**Aufgabenbeschreibung:** Gib die folgenden Daten vollständig und wortgetreu wieder. Lass dabei die Bilder weg.

**Zu verarbeitende Daten:**
::::

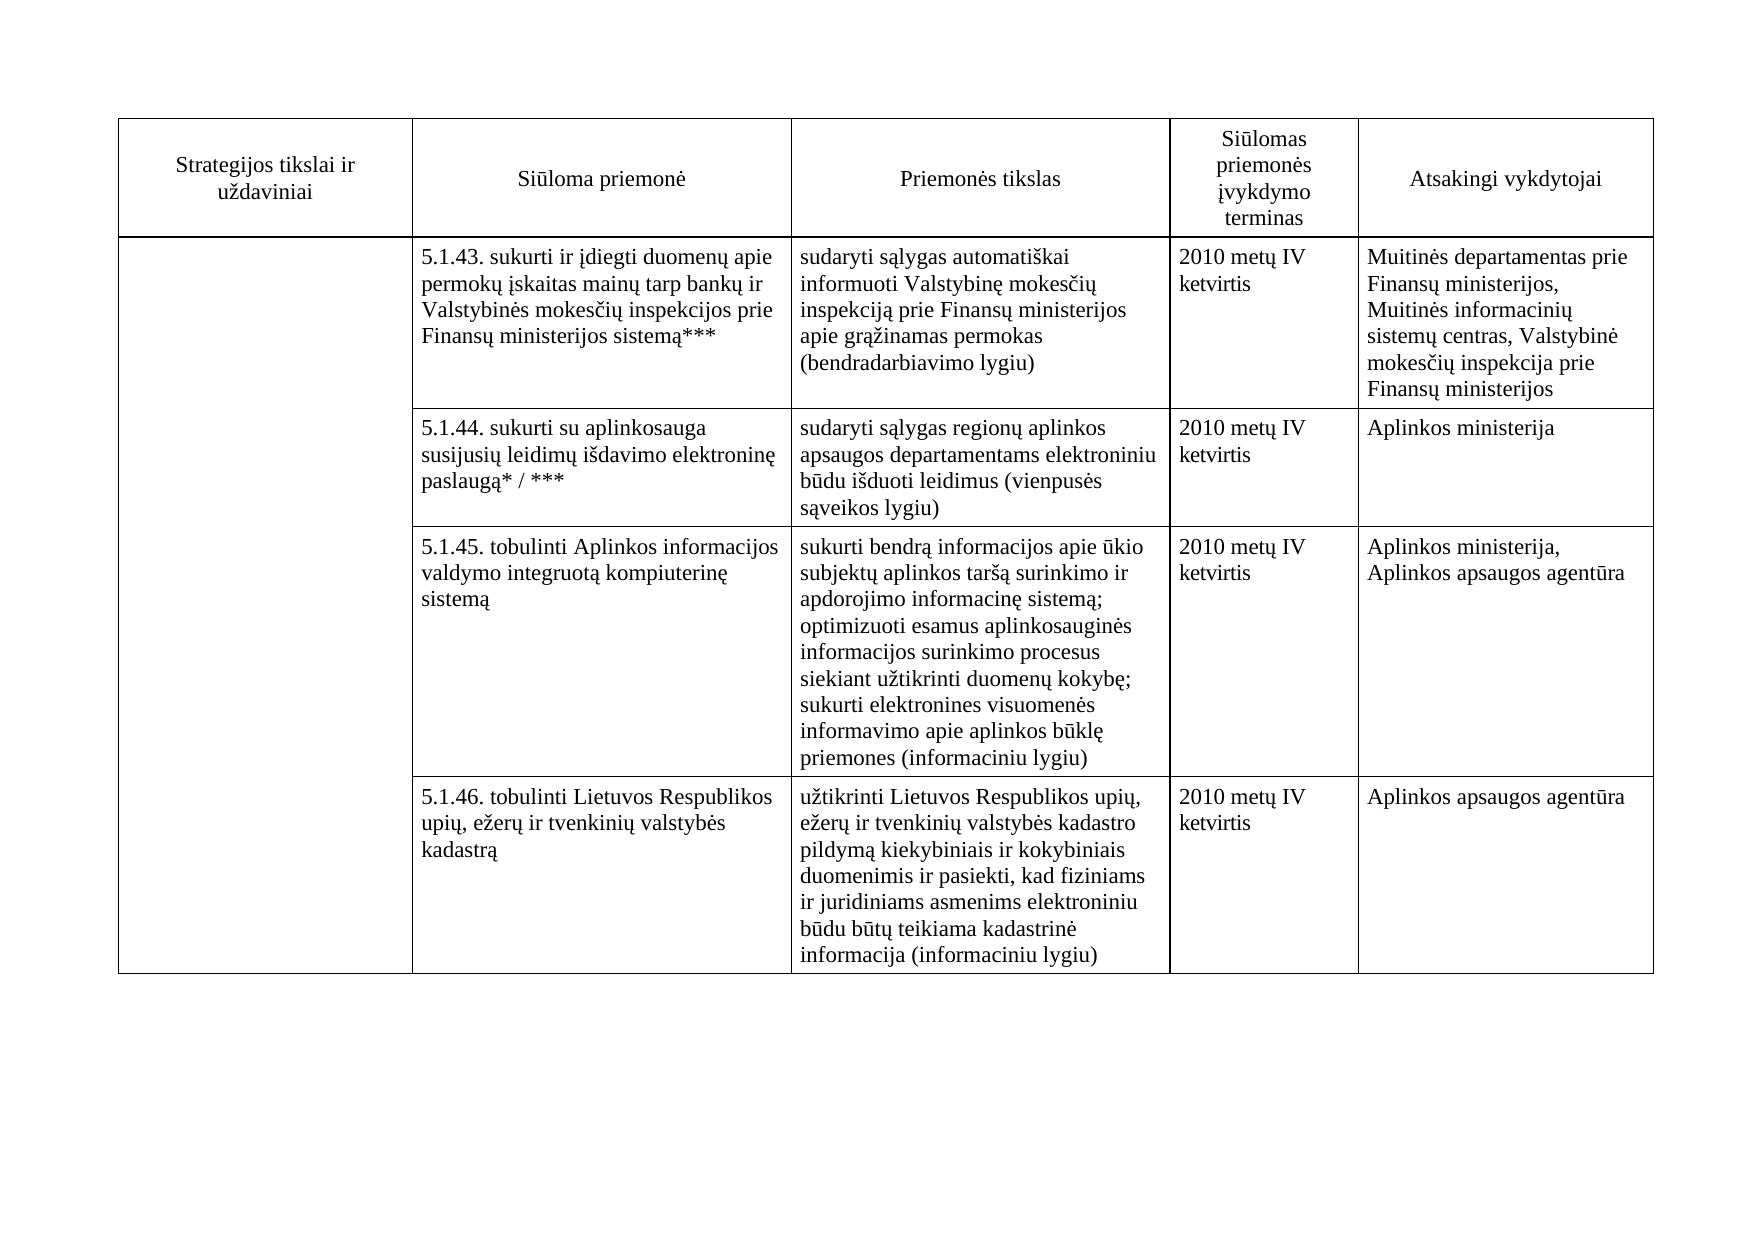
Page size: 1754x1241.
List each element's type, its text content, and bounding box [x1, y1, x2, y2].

table_cell [119, 238, 412, 973]
table_cell 5.1.43. sukurti ir įdiegti duomenų apie permokų įskaitas mainų tarp bankų ir Valstybinės mokesčių inspekcijos prie Finansų ministerijos sistemą*** [413, 238, 791, 407]
table_cell 2010 metų IV ketvirtis [1171, 527, 1358, 776]
table_cell Muitinės departamentas prie Finansų ministerijos, Muitinės informacinių sistemų centras, Valstybinė mokesčių inspekcija prie Finansų ministerijos [1359, 238, 1653, 407]
table_cell 5.1.44. sukurti su aplinkosauga susijusių leidimų išdavimo elektroninę paslaugą* / *** [413, 409, 791, 526]
table_cell 2010 metų IV ketvirtis [1171, 238, 1358, 407]
table_cell 2010 metų IV ketvirtis [1171, 777, 1358, 973]
table_cell Aplinkos apsaugos agentūra [1359, 777, 1653, 973]
table_header Strategijos tikslai ir uždaviniai [119, 119, 412, 236]
table_header Siūloma priemonė [413, 119, 791, 236]
table_cell Aplinkos ministerija, Aplinkos apsaugos agentūra [1359, 527, 1653, 776]
table_header Priemonės tikslas [792, 119, 1169, 236]
table_header Siūlomas priemonės įvykdymo terminas [1171, 119, 1358, 236]
table_cell 2010 metų IV ketvirtis [1171, 409, 1358, 526]
table_cell užtikrinti Lietuvos Respublikos upių, ežerų ir tvenkinių valstybės kadastro pildymą kiekybiniais ir kokybiniais duomenimis ir pasiekti, kad fiziniams ir juridiniams asmenims elektroniniu būdu būtų teikiama kadastrinė informacija (informaciniu lygiu) [792, 777, 1169, 973]
table_cell sukurti bendrą informacijos apie ūkio subjektų aplinkos taršą surinkimo ir apdorojimo informacinę sistemą; optimizuoti esamus aplinkosauginės informacijos surinkimo procesus siekiant užtikrinti duomenų kokybę; sukurti elektronines visuomenės informavimo apie aplinkos būklę priemones (informaciniu lygiu) [792, 527, 1169, 776]
table_cell Aplinkos ministerija [1359, 409, 1653, 526]
table_cell sudaryti sąlygas automatiškai informuoti Valstybinę mokesčių inspekciją prie Finansų ministerijos apie grąžinamas permokas (bendradarbiavimo lygiu) [792, 238, 1169, 407]
table_cell 5.1.46. tobulinti Lietuvos Respublikos upių, ežerų ir tvenkinių valstybės kadastrą [413, 777, 791, 973]
table_cell 5.1.45. tobulinti Aplinkos informacijos valdymo integruotą kompiuterinę sistemą [413, 527, 791, 776]
table_header Atsakingi vykdytojai [1359, 119, 1653, 236]
table_cell sudaryti sąlygas regionų aplinkos apsaugos departamentams elektroniniu būdu išduoti leidimus (vienpusės sąveikos lygiu) [792, 409, 1169, 526]
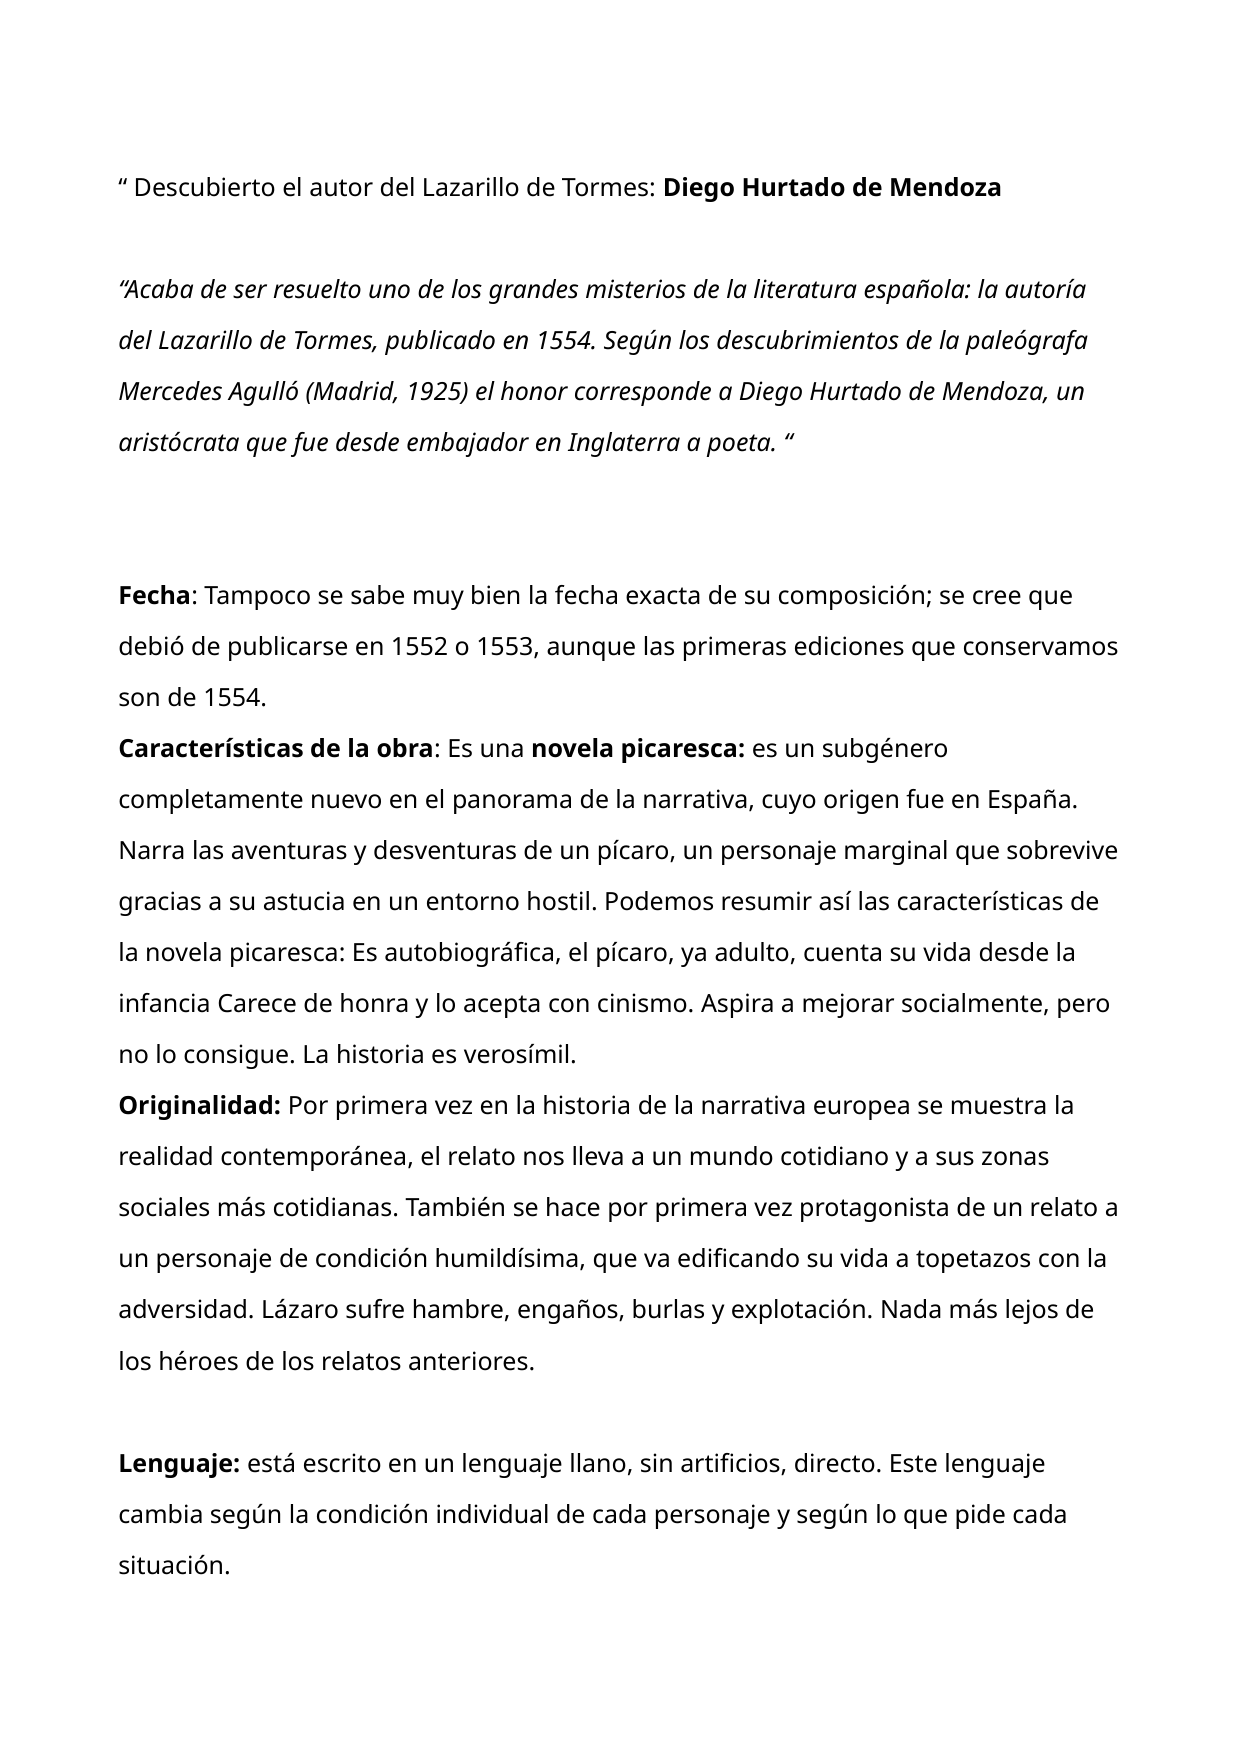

::::

**Antwort zur Aufgabe:**
Page size: 1754x1241.
List each element's type, its text content, and bounding box [x1, y1, x2, y2].

table_cell [119, 238, 412, 973]
table_cell 5.1.43. sukurti ir įdiegti duomenų apie permokų įskaitas mainų tarp bankų ir Valstybinės mokesčių inspekcijos prie Finansų ministerijos sistemą*** [413, 238, 791, 407]
table_cell 2010 metų IV ketvirtis [1171, 527, 1358, 776]
table_cell Muitinės departamentas prie Finansų ministerijos, Muitinės informacinių sistemų centras, Valstybinė mokesčių inspekcija prie Finansų ministerijos [1359, 238, 1653, 407]
table_cell 5.1.44. sukurti su aplinkosauga susijusių leidimų išdavimo elektroninę paslaugą* / *** [413, 409, 791, 526]
table_cell 2010 metų IV ketvirtis [1171, 238, 1358, 407]
table_cell 2010 metų IV ketvirtis [1171, 777, 1358, 973]
table_cell Aplinkos apsaugos agentūra [1359, 777, 1653, 973]
table_header Strategijos tikslai ir uždaviniai [119, 119, 412, 236]
table_header Siūloma priemonė [413, 119, 791, 236]
table_cell Aplinkos ministerija, Aplinkos apsaugos agentūra [1359, 527, 1653, 776]
table_header Priemonės tikslas [792, 119, 1169, 236]
table_header Siūlomas priemonės įvykdymo terminas [1171, 119, 1358, 236]
table_cell 2010 metų IV ketvirtis [1171, 409, 1358, 526]
table_cell užtikrinti Lietuvos Respublikos upių, ežerų ir tvenkinių valstybės kadastro pildymą kiekybiniais ir kokybiniais duomenimis ir pasiekti, kad fiziniams ir juridiniams asmenims elektroniniu būdu būtų teikiama kadastrinė informacija (informaciniu lygiu) [792, 777, 1169, 973]
table_cell sukurti bendrą informacijos apie ūkio subjektų aplinkos taršą surinkimo ir apdorojimo informacinę sistemą; optimizuoti esamus aplinkosauginės informacijos surinkimo procesus siekiant užtikrinti duomenų kokybę; sukurti elektronines visuomenės informavimo apie aplinkos būklę priemones (informaciniu lygiu) [792, 527, 1169, 776]
table_cell Aplinkos ministerija [1359, 409, 1653, 526]
table_cell sudaryti sąlygas automatiškai informuoti Valstybinę mokesčių inspekciją prie Finansų ministerijos apie grąžinamas permokas (bendradarbiavimo lygiu) [792, 238, 1169, 407]
table_cell 5.1.46. tobulinti Lietuvos Respublikos upių, ežerų ir tvenkinių valstybės kadastrą [413, 777, 791, 973]
table_cell 5.1.45. tobulinti Aplinkos informacijos valdymo integruotą kompiuterinę sistemą [413, 527, 791, 776]
table_header Atsakingi vykdytojai [1359, 119, 1653, 236]
table_cell sudaryti sąlygas regionų aplinkos apsaugos departamentams elektroniniu būdu išduoti leidimus (vienpusės sąveikos lygiu) [792, 409, 1169, 526]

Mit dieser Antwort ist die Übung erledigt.